Kemper woke up weeping. He could not recall where he was and had no explanation for his sudden outburst of emotions. Over the years, he had become quite numb to unnecessary up or downturns in feelings. He rarely found himself delighted or depressed and he preferred it that way.
Anger, to Kemper, was a far better median to ride through life than happiness or sadness, for both of those other extremes were fleeting. What he had an unlimited supply of in life was anger and desire for revenge.
Yet there he lay, sobbing like a war widow. He had no explanation other than the deprivation of his medicine. With this clear grasp on his situation, reason took over and anger once again was quick to sow and reap.
Daylight crept in from the high windows, but he did not know north from south or if it was daybreak or dusk. He was bound at the wrists, but had been untied and retied with cotton batting around the ropes. The doctor did not want Kemper to lacerate his wrists as he had done his ankles.

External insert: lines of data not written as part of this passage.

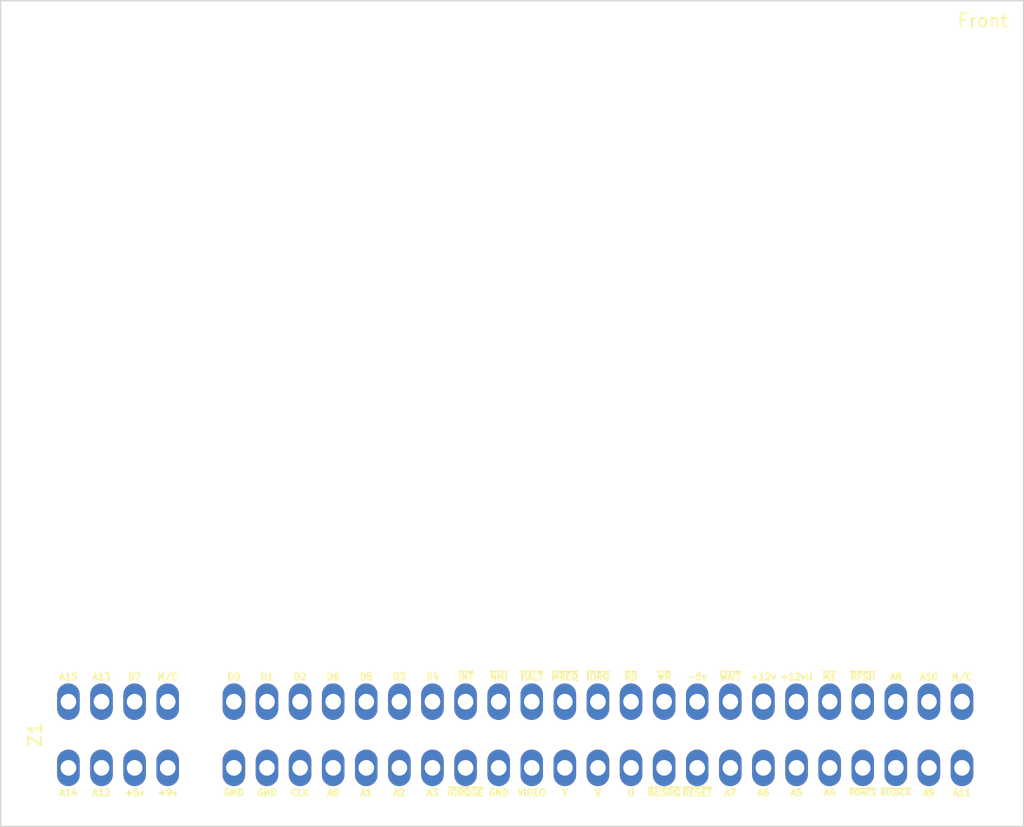
<source format=kicad_pcb>
(kicad_pcb (version 20211014) (generator pcbnew)

  (general
    (thickness 1.6)
  )

  (paper "A4")
  (layers
    (0 "F.Cu" signal)
    (31 "B.Cu" signal)
    (32 "B.Adhes" user "B.Adhesive")
    (33 "F.Adhes" user "F.Adhesive")
    (34 "B.Paste" user)
    (35 "F.Paste" user)
    (36 "B.SilkS" user "B.Silkscreen")
    (37 "F.SilkS" user "F.Silkscreen")
    (38 "B.Mask" user)
    (39 "F.Mask" user)
    (40 "Dwgs.User" user "User.Drawings")
    (41 "Cmts.User" user "User.Comments")
    (42 "Eco1.User" user "User.Eco1")
    (43 "Eco2.User" user "User.Eco2")
    (44 "Edge.Cuts" user)
    (45 "Margin" user)
    (46 "B.CrtYd" user "B.Courtyard")
    (47 "F.CrtYd" user "F.Courtyard")
    (48 "B.Fab" user)
    (49 "F.Fab" user)
    (50 "User.1" user)
    (51 "User.2" user)
    (52 "User.3" user)
    (53 "User.4" user)
    (54 "User.5" user)
    (55 "User.6" user)
    (56 "User.7" user)
    (57 "User.8" user)
    (58 "User.9" user)
  )

  (setup
    (pad_to_mask_clearance 0)
    (pcbplotparams
      (layerselection 0x00010fc_ffffffff)
      (disableapertmacros false)
      (usegerberextensions false)
      (usegerberattributes true)
      (usegerberadvancedattributes true)
      (creategerberjobfile true)
      (svguseinch false)
      (svgprecision 6)
      (excludeedgelayer true)
      (plotframeref false)
      (viasonmask false)
      (mode 1)
      (useauxorigin false)
      (hpglpennumber 1)
      (hpglpenspeed 20)
      (hpglpendiameter 15.000000)
      (dxfpolygonmode true)
      (dxfimperialunits true)
      (dxfusepcbnewfont true)
      (psnegative false)
      (psa4output false)
      (plotreference true)
      (plotvalue true)
      (plotinvisibletext false)
      (sketchpadsonfab false)
      (subtractmaskfromsilk false)
      (outputformat 1)
      (mirror false)
      (drillshape 1)
      (scaleselection 1)
      (outputdirectory "")
    )
  )

  (net 0 "")

  (footprint "zxedge:Spectrum_Edge_Connector" (layer "F.Cu") (at 118.23 122.34))

  (gr_rect locked (start 80.01 66) (end 158.51 129.38) (layer "Edge.Cuts") (width 0.1) (fill none) (tstamp 42437b9a-16a8-4ab0-b535-c478acdc620a))
  (gr_text "Front" (at 155.38 67.53) (layer "F.SilkS") (tstamp ebec3f93-c847-4d29-8057-4df3169600f3)
    (effects (font (size 1 1) (thickness 0.15)))
  )

)

</source>
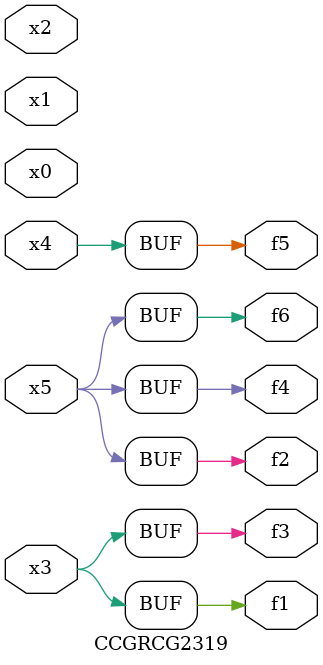
<source format=v>
module CCGRCG2319(
	input x0, x1, x2, x3, x4, x5,
	output f1, f2, f3, f4, f5, f6
);
	assign f1 = x3;
	assign f2 = x5;
	assign f3 = x3;
	assign f4 = x5;
	assign f5 = x4;
	assign f6 = x5;
endmodule

</source>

So thoughtful, Kemper mused with acidity. A brief test proved the new knot-work was much looser than before. He projected he could wrangle out of the restraints if and when it became necessary. He bided his time and waited for an opportunity to grow.
He looked about the room and saw little changed from his last conscious moments. His clothes still sat, neatly folded in a stack on the bench behind him. He looked about for his bottles, but saw no trace. A ripple of fear and then despair whipped through him. He forced himself to imagine the doctor pleading for his life. In this waking vision, the Samaritan trembled and sweat at the end of a scalpel as Kemper towered over him.
When he thought about his sobbing and wondered if he had been heard, he noticed the infants were no longer wailing, either. The dark nudge inside him hoped they had died. A brief flicker of self-loathing flared for thinking so darkly, but he quickly stomped on the weak-minded sentiment in case it might catch his mind aflame.
Kemper heard boards creaking outside his room. He lifted his head and focused on the key hole. He saw a key being inserted on the other side of the lock. He dropped his head back and closed his eyes. The door opened and he listened as the doctor locked the door. He lay still, listening to the footfalls coming nearer.
He felt the doctor lifting the bindings around his legs, not testing for security, but gently probing perhaps for signs of infection or healing. The doctor stepped to the cabinets and could be heard rummaging quietly for supplies.
Kemper did not stir or even open his eyes, for he wanted the attempt to free himself to be a full surprise. There was, however, a tension building Kemper knew must be released. He felt a mainspring inside himself wound tightly. The good doctor had no idea how many turns he was applying by keeping Kemper here. One twist too many and the machine would come to life, pendulum slicing through the air, gears interlocking and forcing intricate changes and forward movement. Time was held still, but Kemper’s clock could not be stopped forever.